Commercial Success - the Daguerrotype

Meanwhile Niepce had joined forces with another Frenchman, Louis Daguerre, to investigate new photographic techniques. After Niepce's death in 1833 Daguerre continued to work with Niepce's son Isidore, and in 1837 Daguerre discovered a method of producing fixed images on silver plates with exposure times of a few minutes. In 1839 the process was presented to the Sciences Academy and rapidly became a huge commercial success, since it was now practical to produce portrait photographs. The images were developed using mercury vapour, which posed a considerable health hazard to Daguerrotype photographers.

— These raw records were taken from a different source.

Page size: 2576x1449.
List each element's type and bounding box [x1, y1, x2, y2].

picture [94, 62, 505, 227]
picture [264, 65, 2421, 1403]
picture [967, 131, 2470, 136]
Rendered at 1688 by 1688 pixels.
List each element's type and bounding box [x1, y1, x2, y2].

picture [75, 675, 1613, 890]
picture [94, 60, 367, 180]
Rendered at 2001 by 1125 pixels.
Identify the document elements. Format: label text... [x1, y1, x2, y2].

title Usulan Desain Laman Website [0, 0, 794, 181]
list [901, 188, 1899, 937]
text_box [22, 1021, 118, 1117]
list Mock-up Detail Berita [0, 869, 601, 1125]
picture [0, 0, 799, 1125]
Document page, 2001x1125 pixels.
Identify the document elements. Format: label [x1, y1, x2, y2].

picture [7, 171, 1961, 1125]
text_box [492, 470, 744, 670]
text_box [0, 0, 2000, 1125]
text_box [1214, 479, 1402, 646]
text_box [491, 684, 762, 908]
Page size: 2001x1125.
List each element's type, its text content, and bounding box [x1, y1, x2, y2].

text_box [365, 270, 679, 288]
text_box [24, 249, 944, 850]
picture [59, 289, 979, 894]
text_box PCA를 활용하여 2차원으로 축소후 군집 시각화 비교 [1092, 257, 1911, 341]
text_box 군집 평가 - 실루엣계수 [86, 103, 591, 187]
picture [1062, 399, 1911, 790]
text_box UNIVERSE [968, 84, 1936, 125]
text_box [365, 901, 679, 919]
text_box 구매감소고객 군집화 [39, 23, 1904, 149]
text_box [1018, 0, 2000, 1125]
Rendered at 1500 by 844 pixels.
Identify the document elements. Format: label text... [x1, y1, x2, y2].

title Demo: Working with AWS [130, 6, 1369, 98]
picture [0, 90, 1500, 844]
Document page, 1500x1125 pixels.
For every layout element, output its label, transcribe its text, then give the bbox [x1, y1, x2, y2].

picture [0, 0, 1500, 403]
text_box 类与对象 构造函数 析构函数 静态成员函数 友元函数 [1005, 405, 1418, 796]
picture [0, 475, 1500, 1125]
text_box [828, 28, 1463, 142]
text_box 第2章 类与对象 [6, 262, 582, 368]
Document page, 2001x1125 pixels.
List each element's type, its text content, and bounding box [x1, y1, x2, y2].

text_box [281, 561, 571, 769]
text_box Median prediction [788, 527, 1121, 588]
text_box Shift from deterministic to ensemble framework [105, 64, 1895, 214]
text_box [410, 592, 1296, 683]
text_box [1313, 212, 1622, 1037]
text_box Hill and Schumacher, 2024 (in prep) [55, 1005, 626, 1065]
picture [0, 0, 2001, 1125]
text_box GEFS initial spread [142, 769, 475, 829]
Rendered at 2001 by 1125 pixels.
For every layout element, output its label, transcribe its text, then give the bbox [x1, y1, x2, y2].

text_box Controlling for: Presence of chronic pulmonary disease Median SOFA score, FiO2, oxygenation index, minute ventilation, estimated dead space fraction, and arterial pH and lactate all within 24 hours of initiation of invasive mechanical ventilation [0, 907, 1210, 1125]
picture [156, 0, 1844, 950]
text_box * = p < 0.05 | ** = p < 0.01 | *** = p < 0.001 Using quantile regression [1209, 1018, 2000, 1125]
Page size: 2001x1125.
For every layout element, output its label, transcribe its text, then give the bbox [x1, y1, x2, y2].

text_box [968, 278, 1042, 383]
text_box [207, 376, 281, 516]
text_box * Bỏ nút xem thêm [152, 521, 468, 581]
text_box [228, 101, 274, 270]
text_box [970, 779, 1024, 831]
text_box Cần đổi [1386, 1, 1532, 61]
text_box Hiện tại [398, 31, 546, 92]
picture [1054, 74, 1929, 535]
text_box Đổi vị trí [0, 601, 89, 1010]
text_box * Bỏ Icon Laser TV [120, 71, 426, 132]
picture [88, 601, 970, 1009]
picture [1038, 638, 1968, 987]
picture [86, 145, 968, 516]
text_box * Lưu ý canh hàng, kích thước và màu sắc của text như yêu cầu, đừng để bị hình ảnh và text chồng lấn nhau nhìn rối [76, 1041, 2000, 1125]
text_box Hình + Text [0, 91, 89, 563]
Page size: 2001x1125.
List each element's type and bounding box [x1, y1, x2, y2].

Cost Reduction - the Collodion Process

In 1851, a London sculptor Frederick Scott Archer improved the resolution of photographs by using a solution of iodized collodion (nitrated cotton dissolved in a mixture of ether and alcohol) spread onto glass and then dipped into a solution of silver nitrate, in order to produce silver iodide in the plate. This process was much cheaper than any other contemporary photographic method, and after many legal battles with Talbot, Archer published the details of his technique in 1854 as the 'Collodion Process'. He chose not to patent the method, which rapidly took over from the Calotype and Daguerrotype in popularity.